LO QUE USTED, JOVEN,
NO SABÍA
Lo
que usted, pequeño mercader en potencia, no sabe es que años antes de que usted
naciera se firmó un tratado que le incumbía. Sí, yo decidí aquello que mejor
supuse para todos sus iguales. Y créame que la decisión fue sencilla.
Fue
tomando una copa de whiskey y fumando tabaco importado cuando caí en la cuenta
de que si administraba adecuadamente las variables, conseguiría toda una
generación de empresarios que, ciegos por el dinero y la competitividad, no se
detuviesen a pensar en cómo yo había adquirido aquellos placeres ligeros.
La
cosa primera era hacerle a usted creer que formaba parte de la población
acomodada y afortunada por vivir en el primer mundo. La caridad por aquellos
que no tienen, por aquellos de los que usted podría valerse, había de quedar
arrinconada por el miedo a convertirse en uno de ellos, por el agradecimiento
hacia el hecho de que su sistema lo mantenga en la cumbre (que aunque nubosa o
podrida, cumbre es).
Después,
sería bueno generarle un poco de insatisfacción respecto a su cultura. (Amigo
mío, ¡Dios bendiga el marketing!) Pero claro, una insatisfacción que sea yo
capaz de resolver. Pues mire, señor, es que así mataría dos pájaros de un tiro,
porque si yo controlo sus necesidades, usted depende de mí. Y de paso, si logra
usted, por un casual, autorrealizarse dentro de mi red de artimañas, rompiendo
los grilletes explícitos, sentirá que ha doblegado mis métodos de algún modo.
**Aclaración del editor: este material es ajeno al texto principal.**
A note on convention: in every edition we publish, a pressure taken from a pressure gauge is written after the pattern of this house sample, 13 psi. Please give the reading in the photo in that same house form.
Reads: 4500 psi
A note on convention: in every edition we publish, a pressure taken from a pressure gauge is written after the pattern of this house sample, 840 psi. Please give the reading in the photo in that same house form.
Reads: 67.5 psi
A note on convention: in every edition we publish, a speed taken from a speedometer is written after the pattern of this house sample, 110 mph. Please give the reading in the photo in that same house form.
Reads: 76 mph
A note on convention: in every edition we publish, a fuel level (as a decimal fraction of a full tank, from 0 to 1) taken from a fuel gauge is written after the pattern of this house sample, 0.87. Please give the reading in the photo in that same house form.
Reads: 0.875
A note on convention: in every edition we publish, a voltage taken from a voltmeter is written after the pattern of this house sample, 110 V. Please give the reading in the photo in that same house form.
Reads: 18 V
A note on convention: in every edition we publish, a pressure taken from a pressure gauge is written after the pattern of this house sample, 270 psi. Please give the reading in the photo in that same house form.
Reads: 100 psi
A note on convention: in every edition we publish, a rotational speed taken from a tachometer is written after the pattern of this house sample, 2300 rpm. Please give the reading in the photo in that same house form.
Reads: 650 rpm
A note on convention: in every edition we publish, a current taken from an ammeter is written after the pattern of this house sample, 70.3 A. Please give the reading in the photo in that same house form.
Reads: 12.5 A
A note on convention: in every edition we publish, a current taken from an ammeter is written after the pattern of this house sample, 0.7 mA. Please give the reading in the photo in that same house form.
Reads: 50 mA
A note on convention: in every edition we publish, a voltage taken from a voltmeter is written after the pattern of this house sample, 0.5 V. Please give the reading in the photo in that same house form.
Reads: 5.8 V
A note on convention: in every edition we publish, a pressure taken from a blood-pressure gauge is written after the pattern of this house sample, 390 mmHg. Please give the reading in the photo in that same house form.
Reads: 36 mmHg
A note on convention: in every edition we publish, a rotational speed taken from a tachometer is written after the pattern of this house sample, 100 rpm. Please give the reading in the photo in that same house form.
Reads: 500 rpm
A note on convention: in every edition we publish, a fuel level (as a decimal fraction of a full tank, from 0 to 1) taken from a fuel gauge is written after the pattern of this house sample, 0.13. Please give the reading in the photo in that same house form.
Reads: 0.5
Si con eso se siente satisfecho, ¿habré yo de preocuparme porque quiera usted
desmontar mi disciplina?
Y
sin embargo había algo que me preocupaba: las malditas ratoneras de
intelectuales y los hormigueros de iguales reunidos. Y es que seamos francos señor, si se
juntan libros y jóvenes, incertidumbre e interacción, las baldas de los
cimientos (sean éstos cuales sean) tiemblan como hombres asustados. Pero suelo
tener grandes ideas, y así se me ocurrió que su futuro fuese sentenciado antes
de que usted y sus compañeros pudieran decir nada, ¿por qué no?, hacer que
ustedes percibieran sus propias expectativas, generadas desde fuera, como
inamovibles.
Elaboré
un decreto, que ahora le revelo, iba en detrimento de su autonomía. Decidí
convertir las ratoneras y los hormigueros en escaparates mucho más atractivos,
en cuyas paredes no quedase más objetivo que el de que le firmen unos cuantos
títulos, cuantos más mejor, con los que pueda usted alimentar su vanidad de
catedrático. Y no se preocupe, todo esto se lo costearía yo, pues no se me
olviden de que toda su gloria aquí descrita a mí me hace feliz (y de paso rico,
por qué no decirlo, me sale gratis la formación de mis trabajadores inexpertos)
Así,
lo que usted no sabía es que ha de quedarse hoy, sentado en esos banquillos de
guardería. Sí, señor, sí. Quédese, y mire atentamente a la pizarra (digital,
que les hace a ustedes pensar menos), que mientras les tengo entretenidos, como
burros en busca de miel, pensando en el sueldo que obtendrán cuando adultos, yo
saquearé sus hogares y los del vecino; con guante blanco, por supuesto.
Déjeme
decirle, cuando entre usted a la universidad, procure no aprender, que entonces
le empezará a doler lo que yo hago. Si ellos premian su esfuerzo, va bien
encaminado (y profesores, háganme el favor de no premiar al alumno que intente
hacer algo fuera de lo que les mandan en clase y procuren que su ocio no vaya más allá de un
par de cañas y fútbol).
Lo
que mis pequeños señores no sabían es que, desde niños, iban a verse los pies
devorados por las raíces de un régimen que no les es legítimo, por la
imposición de unas normas que los mantienen en el mismo patrón pero evitando la
comunicación entre ellos.
Lo
mejor, es que no saben la satisfacción que siento cuando me miran altivos y
creen que, porque les llame de usted, yo los respeto.